Dominic Raab, who replaced David Davis after stepping down earlier this month to protest the government’s Brexit strategy, said “some conditionality between the two” was needed.
He added that the Article 50 mechanism used to trigger Britain’s imminent exit from the European Union included new details on the deal.
“Article 50 requires, as we negotiate the Withdrawal Agreement, that there is a future framework for our new relationship in the future, so the two are linked,” Raab told the Sunday Telegraph.
“You can’t have one side that respects its end of the bargain and the other doesn’t, or slows down, or doesn’t engage on its side.
“So I think we have to make sure there is some conditionality between the two.” The UK government has sent mixed signals so far on the divorce bill.
Prime Minister Theresa May agreed in December to a financial settlement totaling £ 35-39 billion ($ 46-51 billion, € 39-44 billion) which ministers said depended on agreement on future commercial links.
But cabinet members have since cast doubt on the position.
Finance Minister Philip Hammond said shortly after that he found it “inconceivable” that Britain would not pay its bill, which he described as “an unreliable scenario”.
The country is expected to leave the bloc on March 30, but both sides want to reach a divorce deal by the end of October in order to give parliament enough time to approve a deal.
Raab first met EU chief negotiator Michel Barnier on Friday where he heard doubts about May’s new Brexit plan for future relations.
But Barnier noted that the priority in the talks should be finalizing the original divorce deal.
A tough UK government stance on financial regulation could complicate progress, with Raab insisting on the link to the bill and a future deal.
“This must certainly be part of the arrangements we have at international level with our partners in the EU,” he told The Telegraph.

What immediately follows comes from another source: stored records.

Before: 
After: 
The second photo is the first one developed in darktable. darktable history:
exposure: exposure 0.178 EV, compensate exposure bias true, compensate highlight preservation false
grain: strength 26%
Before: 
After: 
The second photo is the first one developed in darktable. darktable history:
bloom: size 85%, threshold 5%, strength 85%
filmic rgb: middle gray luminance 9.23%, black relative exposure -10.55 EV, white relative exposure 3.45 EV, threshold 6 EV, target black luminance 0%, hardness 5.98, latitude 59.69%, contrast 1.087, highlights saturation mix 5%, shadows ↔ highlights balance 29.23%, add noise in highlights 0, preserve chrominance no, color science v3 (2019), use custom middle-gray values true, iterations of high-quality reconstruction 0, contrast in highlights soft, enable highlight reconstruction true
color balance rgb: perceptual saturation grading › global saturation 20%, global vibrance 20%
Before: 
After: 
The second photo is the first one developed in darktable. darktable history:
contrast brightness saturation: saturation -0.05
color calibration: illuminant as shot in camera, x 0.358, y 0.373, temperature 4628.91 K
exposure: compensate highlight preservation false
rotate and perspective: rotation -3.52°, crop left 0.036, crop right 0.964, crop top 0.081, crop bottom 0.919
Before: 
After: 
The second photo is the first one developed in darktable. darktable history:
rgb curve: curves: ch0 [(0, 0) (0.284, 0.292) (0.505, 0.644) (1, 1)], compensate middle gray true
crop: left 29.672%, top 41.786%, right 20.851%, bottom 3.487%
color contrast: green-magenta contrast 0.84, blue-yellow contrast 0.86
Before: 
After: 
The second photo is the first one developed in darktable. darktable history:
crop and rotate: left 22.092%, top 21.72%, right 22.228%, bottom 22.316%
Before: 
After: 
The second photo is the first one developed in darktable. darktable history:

“We must clarify that the two are related.” The May plans officially unveiled in early July contemplate a customs partnership for goods and a common settlement with the EU.
He has come under heavy criticism in Britain, especially within his own cabinet and the Conservative Party.
Former Foreign Secretary Boris Johnson and Davis both resigned in opposition.
A new YouGov poll released by the Sunday Times showed that only 12% of people supported the proposals as “good” for Britain while 43% thought they were “bad”.